▶ _PROBLEM DETAILS_
The line that contains "guidelines ___ Unable to determine |" marks the end: retype the data below exactly from its first line through that line.

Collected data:
- - - - -
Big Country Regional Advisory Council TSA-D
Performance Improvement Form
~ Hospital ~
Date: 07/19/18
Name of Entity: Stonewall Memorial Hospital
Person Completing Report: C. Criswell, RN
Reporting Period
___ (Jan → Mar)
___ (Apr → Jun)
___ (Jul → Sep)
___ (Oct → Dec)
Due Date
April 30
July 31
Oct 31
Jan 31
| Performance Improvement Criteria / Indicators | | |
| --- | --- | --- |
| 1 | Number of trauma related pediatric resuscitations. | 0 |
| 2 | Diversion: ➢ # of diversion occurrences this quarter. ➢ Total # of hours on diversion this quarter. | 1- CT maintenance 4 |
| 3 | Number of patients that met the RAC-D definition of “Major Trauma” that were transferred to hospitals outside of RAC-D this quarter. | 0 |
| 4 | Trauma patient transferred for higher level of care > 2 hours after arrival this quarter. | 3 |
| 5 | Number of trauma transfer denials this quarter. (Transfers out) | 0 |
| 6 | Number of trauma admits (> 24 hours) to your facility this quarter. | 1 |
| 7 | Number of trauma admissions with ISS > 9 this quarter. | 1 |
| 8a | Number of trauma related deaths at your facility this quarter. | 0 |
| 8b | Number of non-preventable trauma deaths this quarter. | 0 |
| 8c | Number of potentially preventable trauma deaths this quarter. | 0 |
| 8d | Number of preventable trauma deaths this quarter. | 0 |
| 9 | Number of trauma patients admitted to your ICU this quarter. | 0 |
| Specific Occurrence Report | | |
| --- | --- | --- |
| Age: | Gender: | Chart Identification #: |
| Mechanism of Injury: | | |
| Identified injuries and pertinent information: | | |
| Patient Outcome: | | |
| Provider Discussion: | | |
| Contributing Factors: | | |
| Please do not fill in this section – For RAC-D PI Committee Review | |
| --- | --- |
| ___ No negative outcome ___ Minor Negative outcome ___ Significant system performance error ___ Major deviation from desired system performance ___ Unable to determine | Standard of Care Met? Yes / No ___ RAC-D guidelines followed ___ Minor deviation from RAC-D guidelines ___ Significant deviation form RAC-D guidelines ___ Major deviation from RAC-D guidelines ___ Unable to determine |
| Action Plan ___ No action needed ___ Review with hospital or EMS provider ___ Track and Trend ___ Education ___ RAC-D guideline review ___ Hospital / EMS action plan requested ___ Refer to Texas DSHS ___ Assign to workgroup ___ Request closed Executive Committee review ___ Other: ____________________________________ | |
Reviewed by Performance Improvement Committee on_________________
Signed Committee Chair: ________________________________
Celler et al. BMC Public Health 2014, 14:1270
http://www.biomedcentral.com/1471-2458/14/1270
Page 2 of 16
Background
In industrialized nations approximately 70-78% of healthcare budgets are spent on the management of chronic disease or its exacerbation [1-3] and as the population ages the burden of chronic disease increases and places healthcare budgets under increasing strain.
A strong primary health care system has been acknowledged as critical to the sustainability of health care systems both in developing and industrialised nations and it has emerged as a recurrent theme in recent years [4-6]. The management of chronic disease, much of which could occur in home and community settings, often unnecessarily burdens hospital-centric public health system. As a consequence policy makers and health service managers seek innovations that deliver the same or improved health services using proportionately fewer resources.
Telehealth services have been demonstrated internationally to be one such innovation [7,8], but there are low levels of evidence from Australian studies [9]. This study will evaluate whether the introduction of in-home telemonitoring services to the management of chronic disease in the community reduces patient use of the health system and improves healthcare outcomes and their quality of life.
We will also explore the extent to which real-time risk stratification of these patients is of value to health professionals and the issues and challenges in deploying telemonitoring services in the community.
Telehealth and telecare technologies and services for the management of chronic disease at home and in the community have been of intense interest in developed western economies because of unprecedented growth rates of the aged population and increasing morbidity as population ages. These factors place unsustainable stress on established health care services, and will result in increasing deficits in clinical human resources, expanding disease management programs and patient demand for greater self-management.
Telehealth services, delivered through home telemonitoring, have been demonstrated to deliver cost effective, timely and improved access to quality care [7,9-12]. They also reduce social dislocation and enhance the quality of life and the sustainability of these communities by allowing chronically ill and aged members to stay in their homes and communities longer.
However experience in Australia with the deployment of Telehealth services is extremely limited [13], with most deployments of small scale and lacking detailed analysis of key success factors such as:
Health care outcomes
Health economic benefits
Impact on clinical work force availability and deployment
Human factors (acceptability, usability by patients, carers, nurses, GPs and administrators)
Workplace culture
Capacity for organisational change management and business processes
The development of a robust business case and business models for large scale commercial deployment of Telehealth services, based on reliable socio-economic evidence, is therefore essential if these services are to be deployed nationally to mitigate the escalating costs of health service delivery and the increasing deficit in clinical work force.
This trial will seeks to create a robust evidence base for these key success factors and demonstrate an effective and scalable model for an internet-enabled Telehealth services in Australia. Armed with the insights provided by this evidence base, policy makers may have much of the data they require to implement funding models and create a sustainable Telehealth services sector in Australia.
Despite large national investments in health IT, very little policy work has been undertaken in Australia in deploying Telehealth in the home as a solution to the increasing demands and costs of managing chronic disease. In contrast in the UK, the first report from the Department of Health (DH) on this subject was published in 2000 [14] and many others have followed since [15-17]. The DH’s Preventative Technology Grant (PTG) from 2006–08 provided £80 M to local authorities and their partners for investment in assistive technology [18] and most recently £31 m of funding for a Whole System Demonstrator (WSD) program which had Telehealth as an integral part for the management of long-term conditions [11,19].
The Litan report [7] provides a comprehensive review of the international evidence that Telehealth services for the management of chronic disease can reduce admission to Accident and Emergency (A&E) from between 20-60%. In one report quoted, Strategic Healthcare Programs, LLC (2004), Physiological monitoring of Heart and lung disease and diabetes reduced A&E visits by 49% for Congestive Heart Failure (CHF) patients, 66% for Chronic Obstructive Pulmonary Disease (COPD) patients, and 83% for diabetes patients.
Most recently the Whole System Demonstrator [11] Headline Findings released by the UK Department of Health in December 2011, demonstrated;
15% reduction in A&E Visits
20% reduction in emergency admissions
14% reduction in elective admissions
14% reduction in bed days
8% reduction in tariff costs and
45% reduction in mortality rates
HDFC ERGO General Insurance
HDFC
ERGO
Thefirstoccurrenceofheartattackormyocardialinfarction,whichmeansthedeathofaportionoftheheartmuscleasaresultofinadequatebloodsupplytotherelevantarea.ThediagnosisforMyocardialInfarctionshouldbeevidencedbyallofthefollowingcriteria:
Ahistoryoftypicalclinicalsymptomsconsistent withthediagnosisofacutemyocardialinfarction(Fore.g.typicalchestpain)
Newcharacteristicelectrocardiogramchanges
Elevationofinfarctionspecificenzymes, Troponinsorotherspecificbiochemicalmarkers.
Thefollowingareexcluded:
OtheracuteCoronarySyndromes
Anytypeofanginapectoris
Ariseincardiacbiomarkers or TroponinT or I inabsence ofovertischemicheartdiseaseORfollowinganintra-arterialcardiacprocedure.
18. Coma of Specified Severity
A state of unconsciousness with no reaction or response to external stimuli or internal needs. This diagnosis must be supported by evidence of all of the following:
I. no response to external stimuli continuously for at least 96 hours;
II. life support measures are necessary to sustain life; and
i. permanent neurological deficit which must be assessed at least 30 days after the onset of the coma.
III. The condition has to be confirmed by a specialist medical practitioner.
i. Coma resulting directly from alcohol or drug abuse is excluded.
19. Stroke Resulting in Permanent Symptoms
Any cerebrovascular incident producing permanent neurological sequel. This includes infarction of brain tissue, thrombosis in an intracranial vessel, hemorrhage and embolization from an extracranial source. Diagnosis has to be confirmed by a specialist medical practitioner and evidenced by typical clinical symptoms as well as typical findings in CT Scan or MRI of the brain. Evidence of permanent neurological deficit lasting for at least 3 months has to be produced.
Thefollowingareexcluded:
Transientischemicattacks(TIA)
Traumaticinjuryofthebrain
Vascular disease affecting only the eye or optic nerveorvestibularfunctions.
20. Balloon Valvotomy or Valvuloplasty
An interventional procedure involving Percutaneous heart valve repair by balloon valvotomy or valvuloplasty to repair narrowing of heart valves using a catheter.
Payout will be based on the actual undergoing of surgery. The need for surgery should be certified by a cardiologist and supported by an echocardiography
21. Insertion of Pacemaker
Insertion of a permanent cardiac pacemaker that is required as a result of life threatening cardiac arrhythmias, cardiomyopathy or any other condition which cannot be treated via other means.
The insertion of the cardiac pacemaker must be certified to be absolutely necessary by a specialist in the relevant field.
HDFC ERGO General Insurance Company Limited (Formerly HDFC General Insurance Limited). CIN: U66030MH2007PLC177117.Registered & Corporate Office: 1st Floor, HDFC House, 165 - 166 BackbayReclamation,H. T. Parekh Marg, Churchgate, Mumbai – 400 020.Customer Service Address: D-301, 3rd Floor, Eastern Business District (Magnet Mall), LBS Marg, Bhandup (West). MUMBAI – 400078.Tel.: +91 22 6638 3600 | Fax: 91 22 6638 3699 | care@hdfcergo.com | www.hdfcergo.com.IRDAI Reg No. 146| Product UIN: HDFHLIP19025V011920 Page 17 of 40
- - - - -
▶ _RESULT OF THE TASK_
Big Country Regional Advisory Council TSA-D
Performance Improvement Form
~ Hospital ~
Date: 07/19/18
Name of Entity: Stonewall Memorial Hospital
Person Completing Report: C. Criswell, RN
Reporting Period
___ (Jan → Mar)
___ (Apr → Jun)
___ (Jul → Sep)
___ (Oct → Dec)
Due Date
April 30
July 31
Oct 31
Jan 31
| Performance Improvement Criteria / Indicators | | |
| --- | --- | --- |
| 1 | Number of trauma related pediatric resuscitations. | 0 |
| 2 | Diversion: ➢ # of diversion occurrences this quarter. ➢ Total # of hours on diversion this quarter. | 1- CT maintenance 4 |
| 3 | Number of patients that met the RAC-D definition of “Major Trauma” that were transferred to hospitals outside of RAC-D this quarter. | 0 |
| 4 | Trauma patient transferred for higher level of care > 2 hours after arrival this quarter. | 3 |
| 5 | Number of trauma transfer denials this quarter. (Transfers out) | 0 |
| 6 | Number of trauma admits (> 24 hours) to your facility this quarter. | 1 |
| 7 | Number of trauma admissions with ISS > 9 this quarter. | 1 |
| 8a | Number of trauma related deaths at your facility this quarter. | 0 |
| 8b | Number of non-preventable trauma deaths this quarter. | 0 |
| 8c | Number of potentially preventable trauma deaths this quarter. | 0 |
| 8d | Number of preventable trauma deaths this quarter. | 0 |
| 9 | Number of trauma patients admitted to your ICU this quarter. | 0 |
| Specific Occurrence Report | | |
| --- | --- | --- |
| Age: | Gender: | Chart Identification #: |
| Mechanism of Injury: | | |
| Identified injuries and pertinent information: | | |
| Patient Outcome: | | |
| Provider Discussion: | | |
| Contributing Factors: | | |
| Please do not fill in this section – For RAC-D PI Committee Review | |
| --- | --- |
| ___ No negative outcome ___ Minor Negative outcome ___ Significant system performance error ___ Major deviation from desired system performance ___ Unable to determine | Standard of Care Met? Yes / No ___ RAC-D guidelines followed ___ Minor deviation from RAC-D guidelines ___ Significant deviation form RAC-D guidelines ___ Major deviation from RAC-D guidelines ___ Unable to determine |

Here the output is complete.